Le sue ultime messe, celebrate con tanta intensità in questa chiesa, manifestavano la sua carica umana, la sua volontà di vivere, e dentro a tutto questo la sua fede.

Condivido il pensiero di tutti voi: la sua morte è una grande perdita. Abbiamo perso un patrimonio di conoscenze, di cultura, di formazione, di saggezza, di cui molti di voi che siete qui vi siete avvalsi. Era un punto di riferimento per la formazione per molti in diocesi, per i preti, i diaconi, i ministeri, per i laici.

Don Giancarlo non era solo un bravo insegnante, ma anche un testimone di umanità. Ogni incontro e dialogo lasciava sempre qualcosa. Educatore sempre.

La sua intelligenza era accompagnata da un bel carattere, da un sorriso, da uno sguardo profondo, spesso ironico e buono. Anche troppo. Qualche volta mi ha fatto proprio esclamare: “Don Giancarlo, sei troppo buono!”.

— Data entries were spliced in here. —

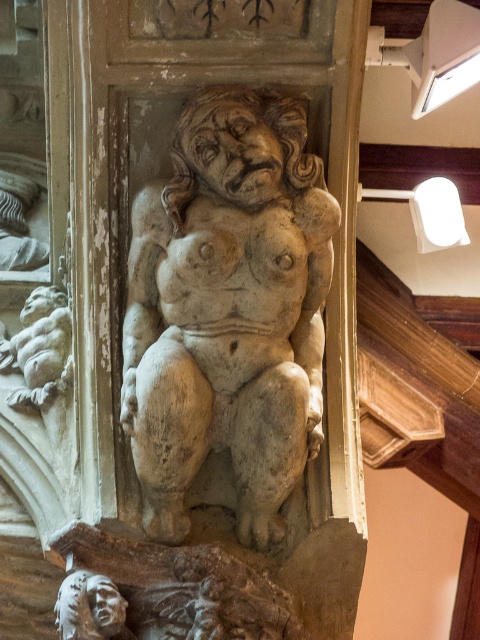
Question: Among these objects, which one is nearest to the camera?

Choices:
 (A) stone statue at center
 (B) smooth stone cherub at lower left

Answer: (A)

Question: Which of the following is the farthest from the observer?

Choices:
 (A) white stone head at lower left
 (B) smooth stone cherub at lower left
 (C) stone statue at center

Answer: (B)

Question: Estimate the real-world distances between objects in this image. Which object is farther from the stone statue at center?

Choices:
 (A) smooth stone cherub at lower left
 (B) white stone head at lower left

Answer: (A)

Question: Does stone statue at center appear over white stone head at lower left?

Choices:
 (A) yes
 (B) no

Answer: (A)

Question: Is smooth stone cherub at lower left behind white stone head at lower left?

Choices:
 (A) yes
 (B) no

Answer: (A)

Question: Is stone statue at center wider than white stone head at lower left?

Choices:
 (A) no
 (B) yes

Answer: (B)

Prima di continuare voglio ringraziare i parrocchiani di San Benedetto per la loro vicinanza. Ricordo la bellissima serata dedicata a san Francesco. Ringrazio Pino e Rita. Le sorelle Dives in Misericordia e tante persone che gli sono state accanto, in particolare don Emmanuele e i confratelli sacerdoti.

Don Giancarlo aveva 78 anni. Originario della Val d’Ossola, di San Ambrogio di Omegna in provincia di Novara, si era poi trasferito con la famiglia a Forlì e fino all’età di 8 anni è cresciuto a Meldola. Un ulteriore trasferimento della famiglia lo ha riportato in Val d’Ossola fino al 1960, poi la famiglia tornò a Forlì, nella parrocchia della Cava, dove era parroco don Mario Ricca. Il 27 giugno 1965 è stato ordinato sacerdote. Ricordiamo che il Concilio si concluse solennemente l’8 dicembre dello stesso anno. “Erano anni di entusiasmo e di fermento” ricordava lo stesso don Giancarlo. Fu molto importante per la sua maturazione l’incontro con una decina di altri preti di diversa sensibilità, tra essi don Francesco Ricci.

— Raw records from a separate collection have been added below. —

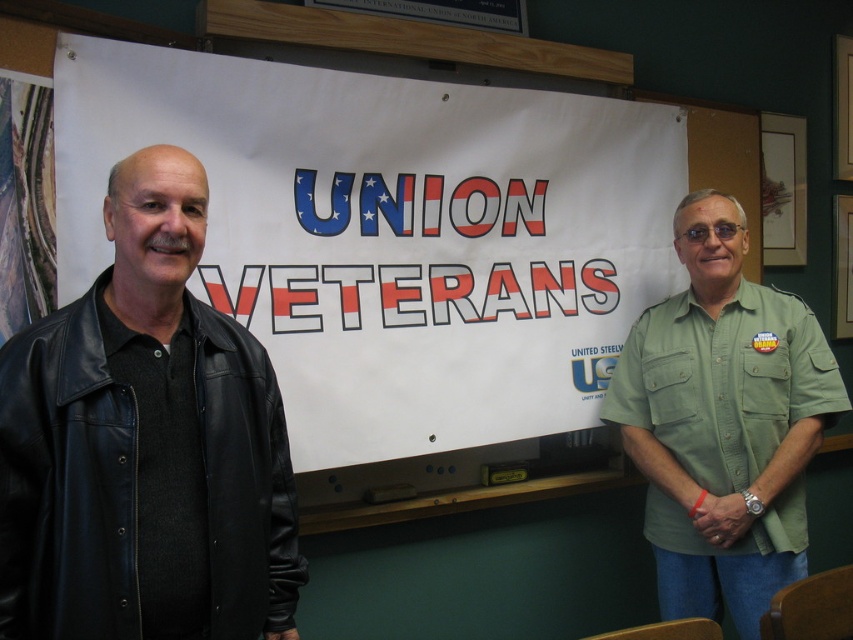
From the picture: Who is more distant from viewer, (119, 547) or (672, 564)?

The point (672, 564) is more distant.

Where is `black leather jacket at left`? Image resolution: width=853 pixels, height=640 pixels. black leather jacket at left is located at coordinates (144, 445).

Locate an element on the screen. black leather jacket at left is located at coordinates coord(144,445).

Who is positioned more to the right, white paper at center or green uniform shirt at right?

green uniform shirt at right is more to the right.

Can you confirm if white paper at center is positioned below green uniform shirt at right?

No, white paper at center is not below green uniform shirt at right.

Describe the element at coordinates (392, 236) in the screenshot. I see `white paper at center` at that location.

Image resolution: width=853 pixels, height=640 pixels. I want to click on white paper at center, so pos(392,236).

Is white paper at center to the left of black leather jacket at left from the viewer's perspective?

Incorrect, white paper at center is not on the left side of black leather jacket at left.

Between white paper at center and black leather jacket at left, which one has more height?

white paper at center

Between point (422, 387) and point (171, 349), which one is positioned behind?

Point (422, 387)

At what (x,y) coordinates should I click in order to perform the action: click on white paper at center. Please return your answer as a coordinate pair (x, y). The width and height of the screenshot is (853, 640). Looking at the image, I should click on (392, 236).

Dopo i primi 5 anni come cappellano alla Cava, don Giancarlo è stato vicerettore in seminario e insegnante di religione al Liceo Classico di Forlì. Dal 1975 è stato per 38 anni parroco di Schiavonia, a cui si aggiunse nel 1997 anche la parrocchia della SS. Trinità.

Don Barucci ricopre anche incarichi diocesani e attualmente era responsabile del centro per il diaconato permanente e la formazione dei ministeri istituiti. Ha guidato anche l’Ufficio per la pastorale della scuola ed è stato, dal 2007 al 2015, vicario episcopale per la vita religiosa, la catechesi, la liturgia, il diaconato permanente e i ministeri e l’ecumenismo; dal 1° ottobre 2013 era parroco della parrocchia di San Benedetto Abate.

Don Giancarlo era un uomo di profonda fede. Ma sempre in ricerca. Riprendo alcuni passaggi di una sua lezione di alcuni anni fa, tenuta ai preti, in un incontro di formazione per il clero, dal titolo, se ho capito bene: "Cosa c’è nell’aldilà?" di cui potete trovare l'audio nel sito della diocesi. Voglio sottolineare solo due passaggi di quell’intervento, facendo commentare a lui il primo dei brani biblici scelti per illuminare di fede la morte.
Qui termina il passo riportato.